Dalam ilmu ekonomi dikenal istilah vicious circle of poverty atau lingkaran setan kemiskinan yang membuat warga miskin seperti terjebak dan sulit untuk keluar dari kemiskinan.

Secara sederhana teori tersebut menjelaskan bahwa karena rendahnya modal, produktivitas warga miskin menjadi rendah, akibatnya penghasilan mereka rendah, sehingga akhirnya balik lagi ke modal yang rendah.

Masalahnya tidak semata-mata akses ke permodalan. Berbagai bantuan dari pemerintah dan lembaga sosial kepada warga miskin perlu diiringi dengan peningkatan pengetahuan dan ketrampilan.

Biasanya orang tua yang miskin tidak sanggup menyekolahkan anak-anaknya, bahkan tidak sedikit anak-anak yang tidak tamat Sekolah Dasar (SD).

Akhirnya, kemiskinan seolah diwariskan, dari generasi ke generasi kehidupannya tidak mengalami kemajuan.

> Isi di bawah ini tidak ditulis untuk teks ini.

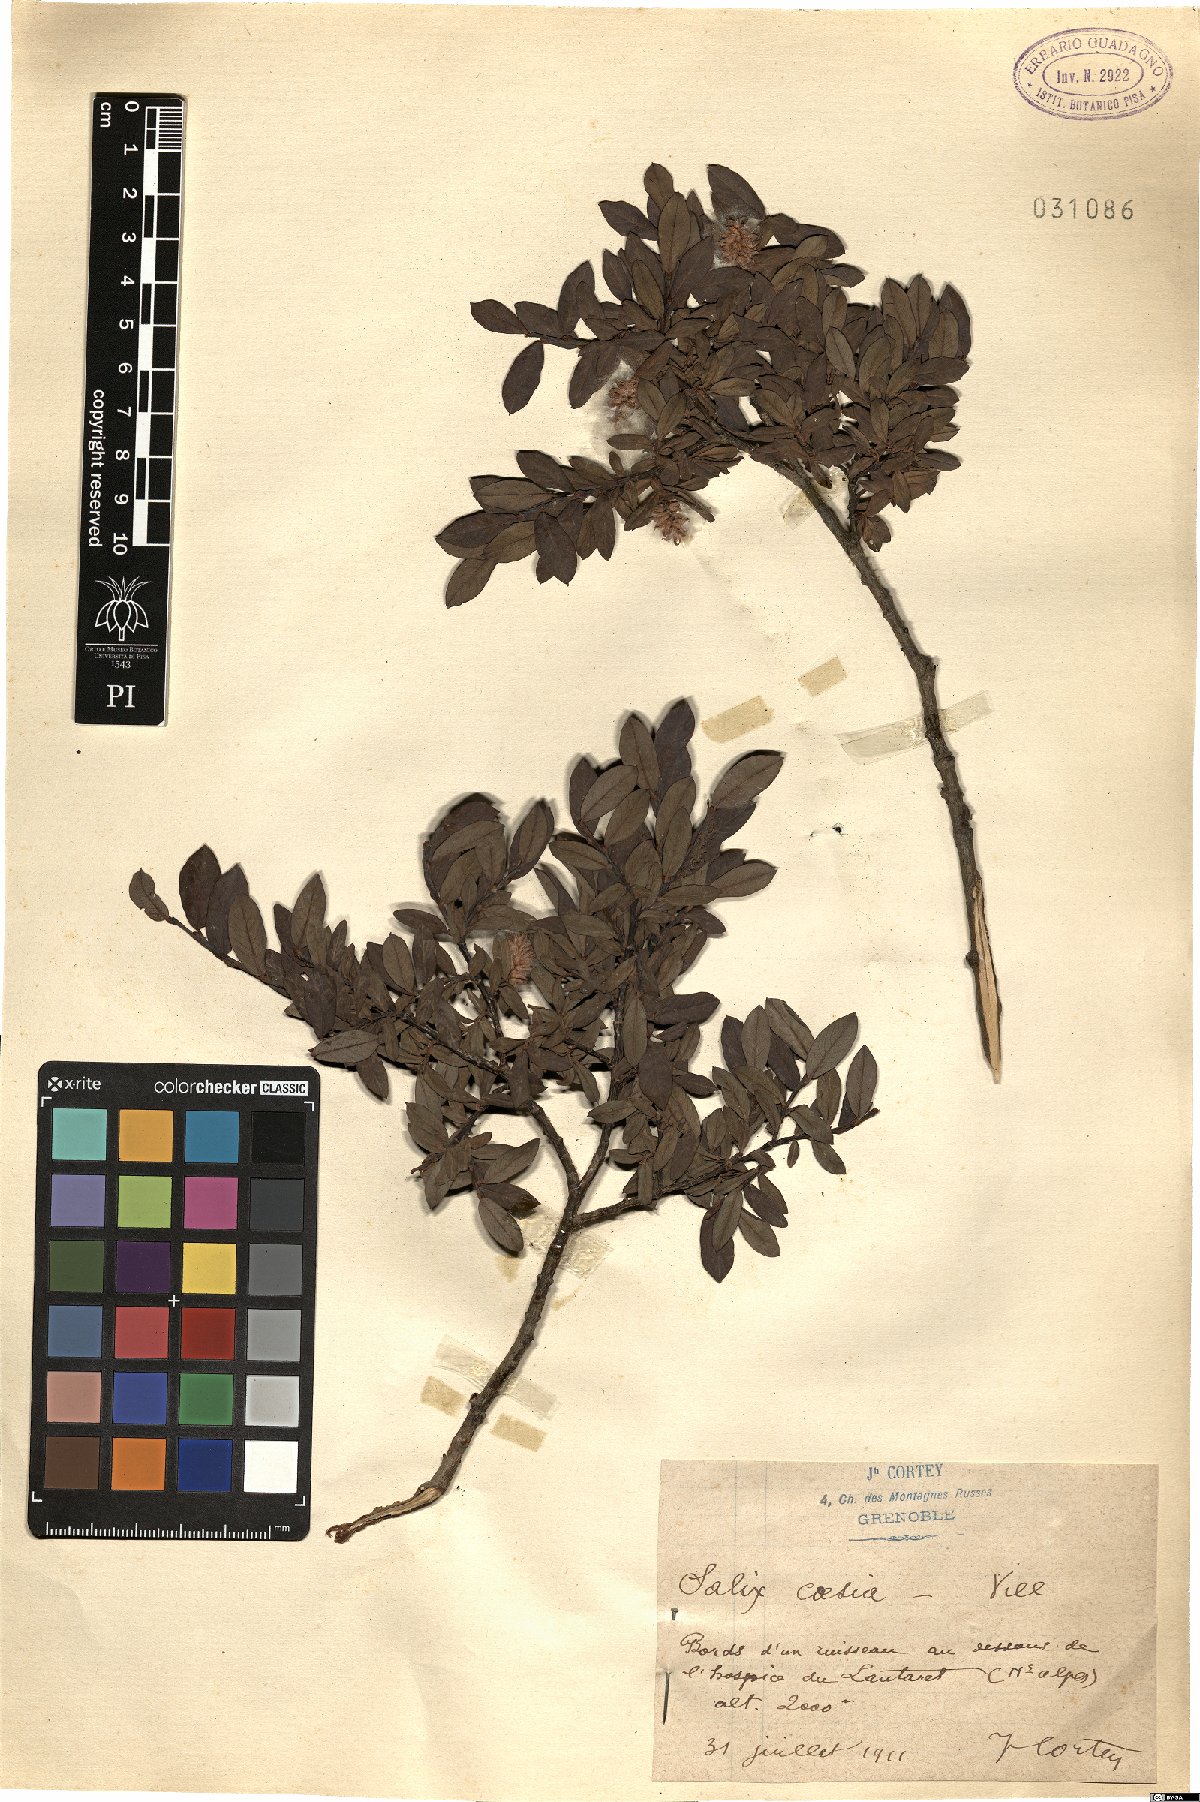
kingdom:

Tapi, bila anak-anak yang lahir dari keluarga kurang mampu berhasil mendapatkan pendidikan yang memadai, ada harapan generasi berikutnya akan lebih sejahtera.

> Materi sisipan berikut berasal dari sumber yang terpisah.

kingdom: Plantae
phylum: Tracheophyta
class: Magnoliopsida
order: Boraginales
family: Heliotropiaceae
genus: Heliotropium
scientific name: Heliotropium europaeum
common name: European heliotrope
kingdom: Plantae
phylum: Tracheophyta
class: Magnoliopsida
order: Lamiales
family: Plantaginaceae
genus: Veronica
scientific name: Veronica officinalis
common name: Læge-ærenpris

Cukup banyak ditemui kisah inspiratif bagaimana orang tua hidup sangat hemat, bahkan sampai berutang, asal pendidikan anaknya tidak terhenti.

Memang, jadi sarjana sekalipun bukan jaminan segera mendapatkan pekerjaan. Tapi, dengan pengetahuan yang lebih baik, kalaupun si sarjana ini jadi pelaku usaha mikro, ada harapan nasibnya lebih baik, asal tekun.

Pemerintah sendiri sudah punya program wajib belajar 12 tahun, artinya seorang anak wajib sekolah sampai menyelesaikan bangku Sekolah Menengah Atas (SMA) atau Sekolah Menengah Kejuruan (SMK).

Agar program wajib belajar terlaksana dengan baik, banyak daerah yang tidak lagi memungut Sumbangan Pembinaan Pendidikan (SPP) dari SD hingga SMA/SMK.

Foto: Getty Images/iStockphoto/Pra-chid, dimuat detik.com
Foto: Getty Images/iStockphoto/Pra-chid, dimuat detik.com

Masalahnya, ada iuran lain yang lazim ditarik secara informal oleh pengurus wali murid, selain biaya untuk membeli buku dan peralatan sekolah yang memberatkan bagi warga kurang mampu.

Oleh karena itu, pemberian beasiswa bagi siswa kurang mampu sangat penting artinya. 

Hanya saja, untuk memperoleh beasiswa biasanya ada persyaratan nilai rapor atau syarat administrasi lainnya yang harus dipenuhi.  

Murid dari keluarga kurang mampu yang prestasi belajarnya rendah atau tidak punya dokumen kependudukan sulit dapat beasiswa.

Syukurlah, sekarang ini banyak sekali lembaga yang memberikan beasiswa, baik lembaga pemerintah, perusahaan milik negara, perusahaan swasta, maupun yayasan sosial.

Sebagian di antara lembaga tersebut, tidak ketat dalam persyaratan prestasi di sekolah, yang penting anak dari keluarga kurang mampu, akan diberikan bantuan biaya pendidikan.

Di lain pihak, ada pula lembaga yang memberikan beasiswa yang persyaratan prestasi di sekolah sangat ketat, justru syarat kemampuan ekonomi yang relatif longgar.

Akibatnya, mereka yang sebetulnya cukup mampu secara ekonomi, juga dapat rezeki, karena tujuannya semacam mencari bibit pemimpin di masa depan, asal mau berkarir di Indonesia.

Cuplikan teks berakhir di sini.